25.8.05

4h45 da manhã

Viviam os três na casa. Eles os dois e a arma. Embora a tivesse visto apenas meia dúzia de vezes, ela lá estava, escondida no guarda-fatos do abafado quarto de casal. E às vezes, durante a noite, quando o som dos corpos se misturava com o ruidoso clic da pequena fechadura do armário, sabia-se, desde logo, que Ela iria ver a luz da noite e do candeeiro velhinho, uma das poucas peças que sobraram das constantes mudanças de casa.
Nas primeiras vezes, rezava à santa e, quando Ela voltava para o reino da escuridão e os corpos ficavam a salvo, costumava adormecer com o coração a explodir de amor pelos céus, que a haviam salvo da vergonha, uma vez mais. Porém, com o tempo, o peito foi-se habituando às investidas do reino das trevas e mesmo nas horas de maior aflição permanecia no corpo a estranha sensação de que haveria de correr tudo bem, uma vez mais, e a arma voltaria a dormitar junto da roupa, no pesado armário de madeira.

** TAREFA 1 **
Reproduza fielmente o trecho do excerto desde "Nas primeiras vezes, rezava" até "armário de madeira.".
** TAREFA 2 **
Reescreva de forma mais breve o parágrafo do excerto que começa por "Nas primeiras vezes", mantendo os factos principais.
Os registos provêm de uma fonte diferente da do excerto.

** REGISTOS FORNECIDOS **
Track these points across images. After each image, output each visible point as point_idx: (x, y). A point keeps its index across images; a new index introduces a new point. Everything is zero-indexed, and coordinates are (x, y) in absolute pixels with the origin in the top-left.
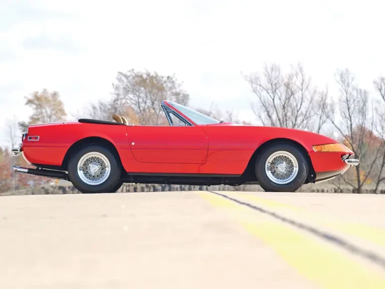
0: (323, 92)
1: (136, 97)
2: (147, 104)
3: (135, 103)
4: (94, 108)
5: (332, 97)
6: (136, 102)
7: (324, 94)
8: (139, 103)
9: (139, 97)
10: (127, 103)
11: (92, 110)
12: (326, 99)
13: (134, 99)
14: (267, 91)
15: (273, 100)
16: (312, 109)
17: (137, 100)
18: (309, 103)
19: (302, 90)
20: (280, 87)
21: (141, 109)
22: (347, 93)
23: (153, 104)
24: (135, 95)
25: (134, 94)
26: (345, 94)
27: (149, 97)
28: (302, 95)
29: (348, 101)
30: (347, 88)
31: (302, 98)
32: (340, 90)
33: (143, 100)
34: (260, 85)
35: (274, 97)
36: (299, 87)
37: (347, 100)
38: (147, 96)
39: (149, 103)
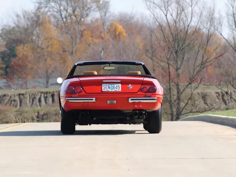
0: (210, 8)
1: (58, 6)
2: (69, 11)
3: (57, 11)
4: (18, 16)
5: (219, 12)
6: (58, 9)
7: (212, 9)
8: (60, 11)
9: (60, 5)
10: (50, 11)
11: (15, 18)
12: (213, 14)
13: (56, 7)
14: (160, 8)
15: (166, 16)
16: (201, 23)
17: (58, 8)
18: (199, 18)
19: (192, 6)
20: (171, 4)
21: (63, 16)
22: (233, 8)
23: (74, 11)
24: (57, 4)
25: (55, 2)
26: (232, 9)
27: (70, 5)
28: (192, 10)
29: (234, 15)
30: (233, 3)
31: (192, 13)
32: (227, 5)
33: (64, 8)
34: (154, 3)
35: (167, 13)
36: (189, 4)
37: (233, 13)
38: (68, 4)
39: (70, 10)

...

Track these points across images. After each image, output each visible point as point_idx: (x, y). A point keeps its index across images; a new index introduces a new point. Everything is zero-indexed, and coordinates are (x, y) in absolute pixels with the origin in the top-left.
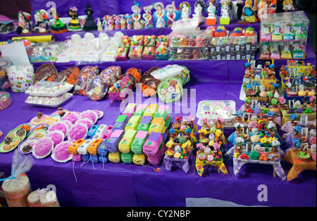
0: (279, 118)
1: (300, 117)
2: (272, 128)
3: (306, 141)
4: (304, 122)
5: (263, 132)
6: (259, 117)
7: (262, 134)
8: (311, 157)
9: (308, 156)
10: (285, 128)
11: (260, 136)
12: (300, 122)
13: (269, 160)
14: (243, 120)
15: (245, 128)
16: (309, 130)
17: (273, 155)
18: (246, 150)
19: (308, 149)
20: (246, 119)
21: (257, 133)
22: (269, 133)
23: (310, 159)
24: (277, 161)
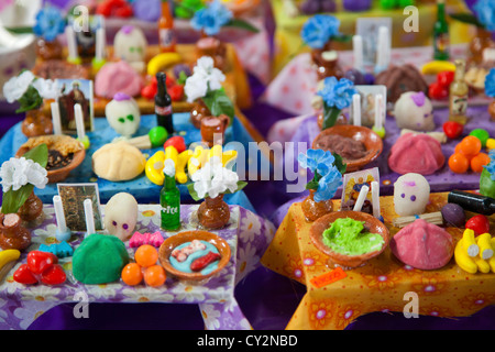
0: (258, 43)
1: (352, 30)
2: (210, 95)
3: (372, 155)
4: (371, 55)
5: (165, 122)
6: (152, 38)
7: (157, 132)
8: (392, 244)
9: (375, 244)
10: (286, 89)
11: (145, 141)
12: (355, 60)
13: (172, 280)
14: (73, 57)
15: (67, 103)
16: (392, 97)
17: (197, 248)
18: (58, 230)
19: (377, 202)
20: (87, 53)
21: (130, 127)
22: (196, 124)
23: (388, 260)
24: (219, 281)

** RESPOSTA 1 **
Nas primeiras vezes, rezava à santa e, quando Ela voltava para o reino da escuridão e os corpos ficavam a salvo, costumava adormecer com o coração a explodir de amor pelos céus, que a haviam salvo da vergonha, uma vez mais. Porém, com o tempo, o peito foi-se habituando às investidas do reino das trevas e mesmo nas horas de maior aflição permanecia no corpo a estranha sensação de que haveria de correr tudo bem, uma vez mais, e a arma voltaria a dormitar junto da roupa, no pesado armário de madeira.

** RESPOSTA 2 **
Nas primeiras vezes, rezava-se à santa e, quando a arma regressava à escuridão e os corpos ficavam a salvo, adormecia-se com o coração cheio de amor pelos céus, por se ter escapado de novo à vergonha. Com o tempo, o peito habituou-se a estas investidas. Mesmo nas horas de maior aflição, ficava a sensação de que tudo correria bem e de que a arma voltaria a dormitar junto da roupa, no pesado armário de madeira.